The Failure of “Pay for Performance”

 

In my previous post, I talked about the problems with using “evidence-based” medicine to constrain patient care and avoid dealing with the complexity of health care decisions. Physicians are perfectly capable of dealing with the complexity of their patients’ medical problems, but the Centers for Medicare and Medicaid Services (CMS) believe if care can’t be quantified on a check list, the care has no value. This means that physicians are not paid for thinking, but for doing.

Then the ungrateful checklist makers have the gall to complain that physicians “do” a lot of unnecessary procedures in order to increase their payments. No one bothers to notice that all these unnecessary procedures for most physicians are reimbursed at nickel and dime rates. Shocked? See “The Ubiquitous 1500 Claim Form and it’s Sidekick, the EOB” for some actual payments for primary care office visits.

Aaron Carroll, in “The Problem with ‘Pay for Performance’ in Medicine” investigates the “evidence-based” effectiveness how to improve patient care by incenting physicians to provide preventive care. On the surface, at least, this notion appears reasonable.

The idea behind pay for performance is simple. We will give providers more money for achieving a goal. The goal can be defined in various ways, but at its heart, we want to see the system hit some target.

The problem, of course, is how to quantify performance. CMS (and corporate medical entities) have a dismal record at failing to quantify what physicians do, but that’s a notion I have been writing about for a long time. Taking away the physician’s ability to make medical decisions and substituting a check list of payable “actions” does nothing to control health care costs and certainly has nothing to do with quality of health care. Just because the check list is labeled something like meaningful use or physician quality reporting system (PQRS) doesn’t impart anything meaningful or of quality to the list entries.

Aaron Carroll’s main point is that “Pay for Performance” has been around a long time and there have been numerous studies of the notion’s effectiveness. NONE of the studies indicated that paying for better results in patient outcomes accomplished much, if anything at all.

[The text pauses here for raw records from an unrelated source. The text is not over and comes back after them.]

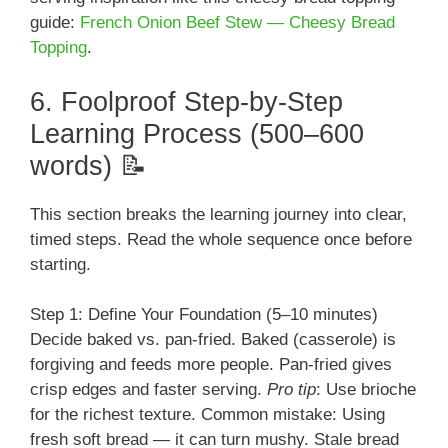
guide:
French Onion Beef Stew — Cheesy Bread
Topping
.
6. Foolproof Step-by-Step
Learning Process (500–600
words) 📝
This section breaks the learning journey into clear,
timed steps. Read the whole sequence once before
starting.
Step 1: Define Your Foundation (5–10 minutes)
Decide baked vs. pan-fried. Baked (casserole) is
forgiving and feeds more people. Pan-fried gives
crisp edges and faster serving.
Pro tip
: Use brioche
for the richest texture. Common mistake: Using
fresh soft bread — it can turn mushy. Stale bread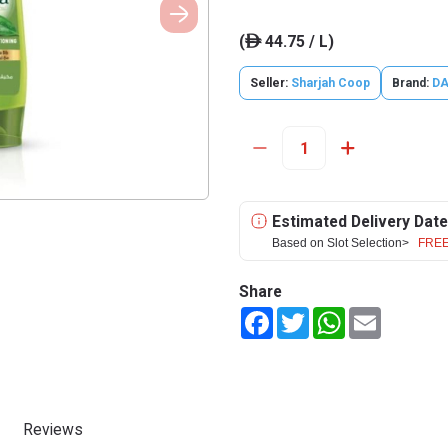
(
44.75 / L)
ê
Seller:
Sharjah Coop
Brand:
D
Estimated Delivery Date
Based on Slot Selection>
FREE
Share
Facebook
Twitter
WhatsApp
Email
Reviews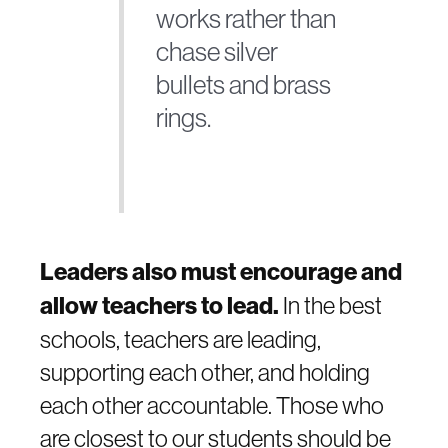
works rather than
chase silver
bullets and brass
rings.
Leaders also must encourage and
allow teachers to lead.
In the best
schools, teachers are leading,
supporting each other, and holding
each other accountable. Those who
are closest to our students should be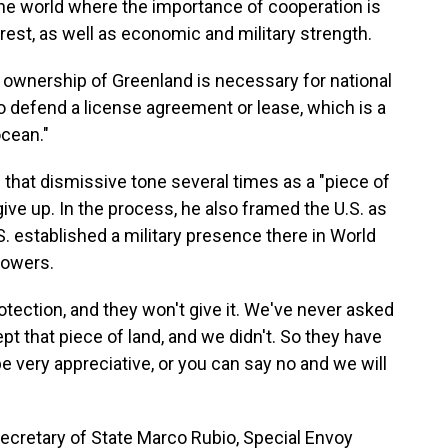
he world where the importance of cooperation is
rest, as well as economic and military strength.
 ownership of Greenland is necessary for national
to defend a license agreement or lease, which is a
ocean."
that dismissive tone several times as a "piece of
give up. In the process, he also framed the U.S. as
.S. established a military presence there in World
 powers.
otection, and they won't give it. We've never asked
pt that piece of land, and we didn't. So they have
e very appreciative, or you can say no and we will
ecretary of State Marco Rubio, Special Envoy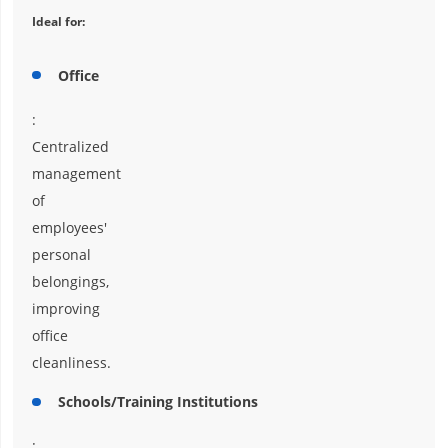
Ideal for:
Office
:
Centralized
management
of
employees'
personal
belongings,
improving
office
cleanliness.
Schools/Training Institutions
:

One of the reasons that paying for quality is hard is that we don’t even really know how to define “quality.” What is it, really? Far too often we approach quality like a drunkard’s search, looking where it’s easy rather than where it’s necessary. But it’s very hard to measure the things we really care about, like quality of life and improvements in functioning.

Bingo!

Complexity is difficult to turn into a check list. So someone should be asking the question as to why CMS, or any other health care entity, is still beating this dead horse.

But wait….then Aaron Carroll turns the discussion towards how hard it is to change physician behavior. Eh? Why are we worried about changing physician behavior. The focus should be on how to change the behavior of CMS, behavior which has been shown to produce no “evidence-based” results.

Further, Aaron Carroll draws attention to an article by the National Quality Forum which states:

The metrics chosen by Medicare for their programs included measurements that were outside the control of a provider.

So the question is why does CMS continue to pursue what does not work?

Instead of fixating on the difficulty of changing physician behavior, why are we not sending a clear message to CMS that the complexity of physician decision-making cannot be reasonably quantified (we have plenty of examples of unreasonable quantification).

It’s time to stop trying to control physician behavior with checklists and begin rewarding physicians adequately for providing quality patient care, whether or not that care is simple or complex, whether or not that care is “doing” or “listening,” whether or not that care can be represented with a checklist. The whole notion of “if you can’t see it, it doesn’t exist” is the basis of CMS checklists and resulting payments, and it’s a demonstrably ineffective way to define what is or is not quality health care.

Most physicians would simply like to take good care of their patients. With checklist mania, practitioners have to figure out how to provide needed care to their patients, much of which CMS refuses to pay for. This isn’t about changing physician behavior. It’s about confronting CMS with the utterly inappropriate ways CMS tries to control physician behavior with the express purpose of reducing the costs of health care. Labeling the checklist with some sort of adjective implying quality health care doesn’t change the real underlying motivation for the checklist. Or add to the “quality” of the care items in the list.

It’s time to start getting up close and personal about the difficulty in changing the behavior of CMS rather than the behavior of physicians.